■ **Problem details**
The line containing "中には建坪だけで安易に見積もりを提示する業者" marks the end; copy exactly all lines from the start of the material up to and including it.

***** Entries provided

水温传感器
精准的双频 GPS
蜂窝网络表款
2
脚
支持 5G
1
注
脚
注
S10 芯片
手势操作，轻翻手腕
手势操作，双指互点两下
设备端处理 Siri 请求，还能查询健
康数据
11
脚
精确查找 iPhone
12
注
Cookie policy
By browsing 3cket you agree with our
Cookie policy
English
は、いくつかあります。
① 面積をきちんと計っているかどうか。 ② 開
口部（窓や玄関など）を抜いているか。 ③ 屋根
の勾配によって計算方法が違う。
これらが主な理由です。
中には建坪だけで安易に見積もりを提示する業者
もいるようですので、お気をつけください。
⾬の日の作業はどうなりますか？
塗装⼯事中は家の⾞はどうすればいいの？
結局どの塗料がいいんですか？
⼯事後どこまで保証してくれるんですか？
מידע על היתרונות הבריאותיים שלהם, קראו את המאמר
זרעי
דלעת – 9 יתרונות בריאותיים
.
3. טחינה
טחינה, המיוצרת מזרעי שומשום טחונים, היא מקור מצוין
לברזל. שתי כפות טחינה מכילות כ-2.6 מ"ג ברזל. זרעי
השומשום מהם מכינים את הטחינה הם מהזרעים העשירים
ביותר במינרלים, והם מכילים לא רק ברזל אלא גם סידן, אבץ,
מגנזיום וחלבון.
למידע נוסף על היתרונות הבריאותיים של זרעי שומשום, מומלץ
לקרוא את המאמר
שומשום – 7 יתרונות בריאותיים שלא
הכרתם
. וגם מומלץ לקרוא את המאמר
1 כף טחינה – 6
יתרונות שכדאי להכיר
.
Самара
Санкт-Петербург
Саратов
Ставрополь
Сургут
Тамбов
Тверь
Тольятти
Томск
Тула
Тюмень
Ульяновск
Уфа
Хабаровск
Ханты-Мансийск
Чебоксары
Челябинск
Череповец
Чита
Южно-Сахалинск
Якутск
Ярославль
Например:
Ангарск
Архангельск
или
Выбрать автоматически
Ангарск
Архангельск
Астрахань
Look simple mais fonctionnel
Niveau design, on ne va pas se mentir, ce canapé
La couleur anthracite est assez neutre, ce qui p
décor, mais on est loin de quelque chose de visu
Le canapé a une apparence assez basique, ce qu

**********

■ **Expected output**
水温传感器
精准的双频 GPS
蜂窝网络表款
2
脚
支持 5G
1
注
脚
注
S10 芯片
手势操作，轻翻手腕
手势操作，双指互点两下
设备端处理 Siri 请求，还能查询健
康数据
11
脚
精确查找 iPhone
12
注
Cookie policy
By browsing 3cket you agree with our
Cookie policy
English
は、いくつかあります。
① 面積をきちんと計っているかどうか。 ② 開
口部（窓や玄関など）を抜いているか。 ③ 屋根
の勾配によって計算方法が違う。
これらが主な理由です。
中には建坪だけで安易に見積もりを提示する業者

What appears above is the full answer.